WHAT THIS TASK INVOLVES:
The listing is to be transcribed in full, with its images left out.

::::::::::

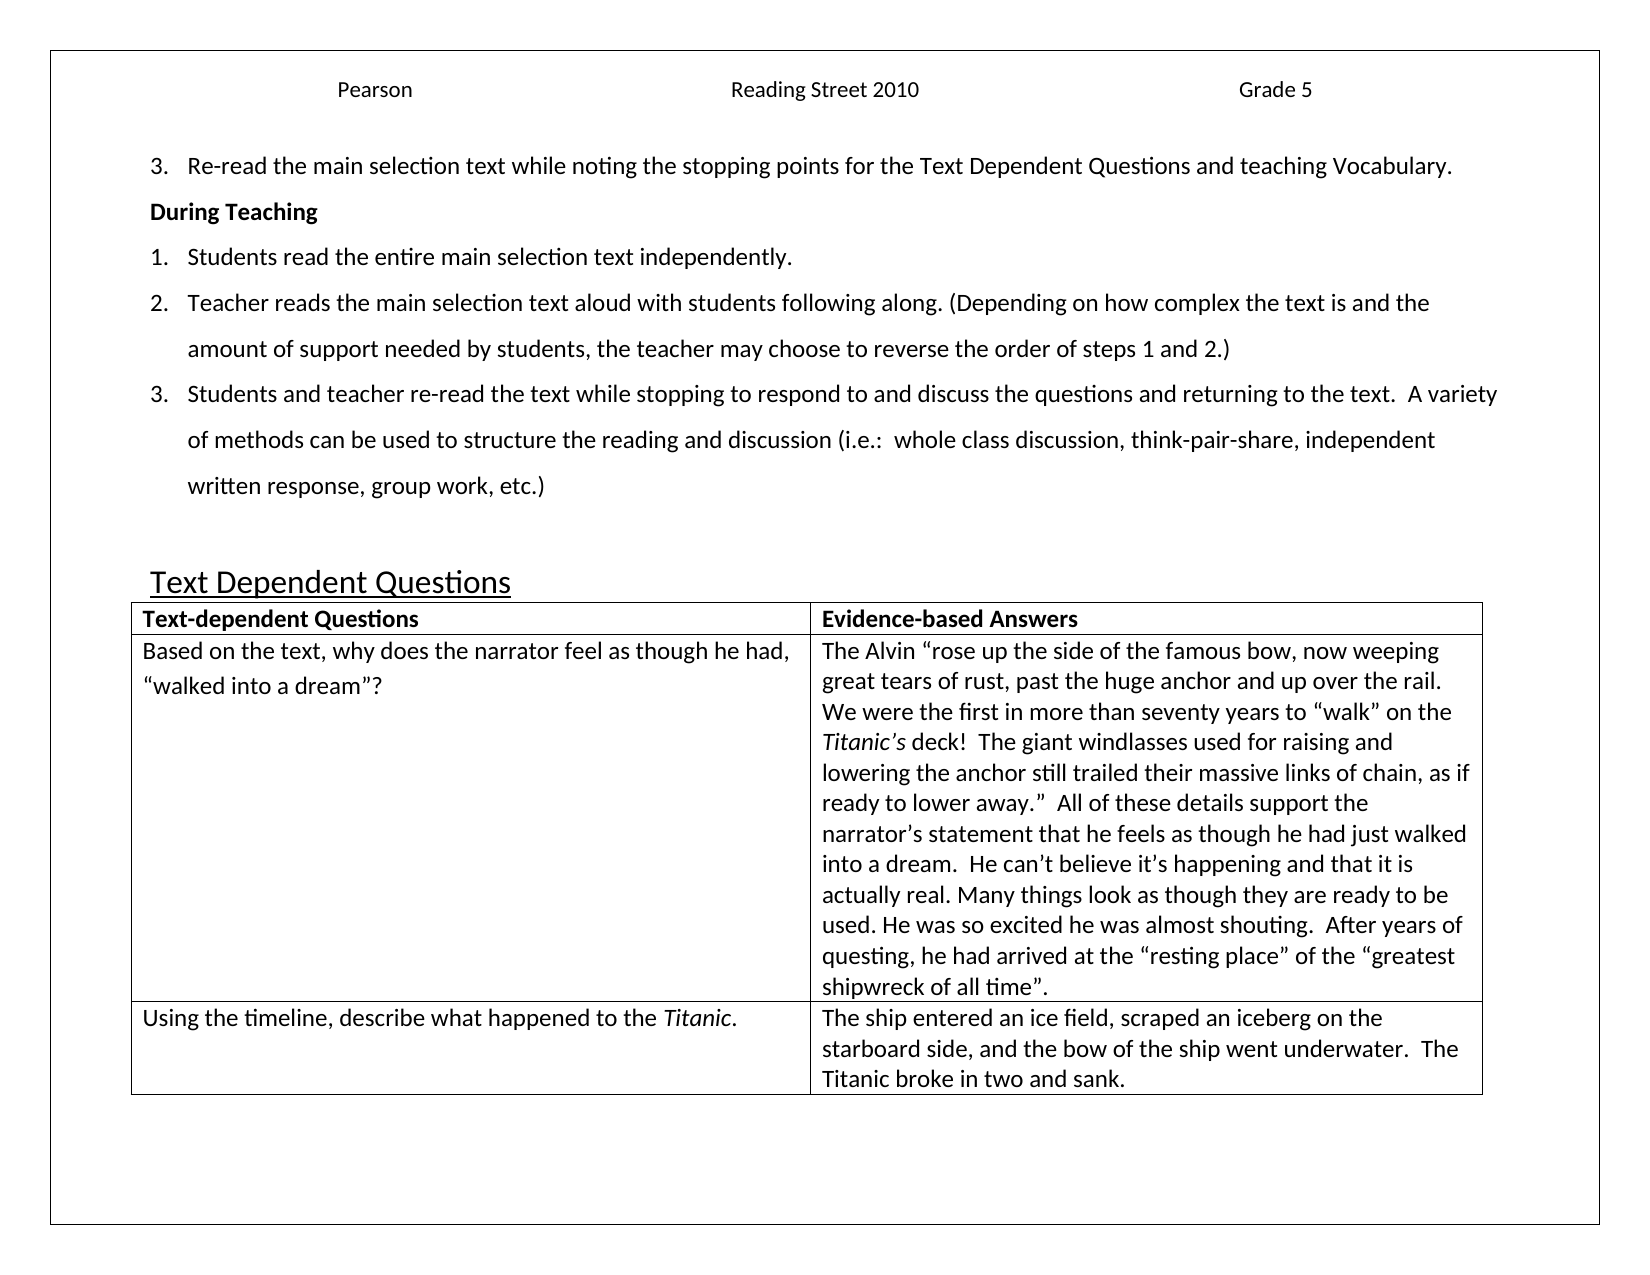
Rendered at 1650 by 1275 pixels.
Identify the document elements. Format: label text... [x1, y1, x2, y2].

list Students read the entire main selection text independently. [150, 241, 1500, 272]
text Text Dependent Questions [150, 562, 1500, 602]
list Re-read the main selection text while noting the stopping points for the Text Dependent Questions and teaching Vocabulary. [150, 150, 1500, 181]
table_cell Using the timeline, describe what happened to the Titanic. [132, 1002, 810, 1094]
table_cell Based on the text, why does the narrator feel as though he had, “walked into a dream”? [132, 635, 810, 1001]
list Students and teacher re-read the text while stopping to respond to and discuss the questions and returning to the text. A variety of methods can be used to structure the reading and discussion (i.e.: whole class discussion, think-pair-share, independent written response, group work, etc.) [150, 379, 1500, 501]
table_cell The Alvin “rose up the side of the famous bow, now weeping great tears of rust, past the huge anchor and up over the rail. We were the first in more than seventy years to “walk” on the Titanic’s deck! The giant windlasses used for raising and lowering the anchor still trailed their massive links of chain, as if ready to lower away.” All of these details support the narrator’s statement that he feels as though he had just walked into a dream. He can’t believe it’s happening and that it is actually real. Many things look as though they are ready to be used. He was so excited he was almost shouting. After years of questing, he had arrived at the “resting place” of the “greatest shipwreck of all time”. [811, 635, 1482, 1001]
table_header Text-dependent Questions [132, 603, 810, 634]
table_cell The ship entered an ice field, scraped an iceberg on the starboard side, and the bow of the ship went underwater. The Titanic broke in two and sank. [811, 1002, 1482, 1094]
text During Teaching [150, 196, 1500, 226]
list Teacher reads the main selection text aloud with students following along. (Depending on how complex the text is and the amount of support needed by students, the teacher may choose to reverse the order of steps 1 and 2.) [150, 287, 1500, 363]
table_header Evidence-based Answers [811, 603, 1482, 634]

::::::::::

RESULT FOR THIS EXERCISE:
Rendered at 1650 by 1275 pixels.
Identify the document elements. Format: label text... [x1, y1, x2, y2].

list Students read the entire main selection text independently. [150, 241, 1500, 272]
text Text Dependent Questions [150, 562, 1500, 602]
list Re-read the main selection text while noting the stopping points for the Text Dependent Questions and teaching Vocabulary. [150, 150, 1500, 181]
table_cell Using the timeline, describe what happened to the Titanic. [132, 1002, 810, 1094]
table_cell Based on the text, why does the narrator feel as though he had, “walked into a dream”? [132, 635, 810, 1001]
list Students and teacher re-read the text while stopping to respond to and discuss the questions and returning to the text. A variety of methods can be used to structure the reading and discussion (i.e.: whole class discussion, think-pair-share, independent written response, group work, etc.) [150, 379, 1500, 501]
table_cell The Alvin “rose up the side of the famous bow, now weeping great tears of rust, past the huge anchor and up over the rail. We were the first in more than seventy years to “walk” on the Titanic’s deck! The giant windlasses used for raising and lowering the anchor still trailed their massive links of chain, as if ready to lower away.” All of these details support the narrator’s statement that he feels as though he had just walked into a dream. He can’t believe it’s happening and that it is actually real. Many things look as though they are ready to be used. He was so excited he was almost shouting. After years of questing, he had arrived at the “resting place” of the “greatest shipwreck of all time”. [811, 635, 1482, 1001]
table_header Text-dependent Questions [132, 603, 810, 634]
table_cell The ship entered an ice field, scraped an iceberg on the starboard side, and the bow of the ship went underwater. The Titanic broke in two and sank. [811, 1002, 1482, 1094]
text During Teaching [150, 196, 1500, 226]
list Teacher reads the main selection text aloud with students following along. (Depending on how complex the text is and the amount of support needed by students, the teacher may choose to reverse the order of steps 1 and 2.) [150, 287, 1500, 363]
table_header Evidence-based Answers [811, 603, 1482, 634]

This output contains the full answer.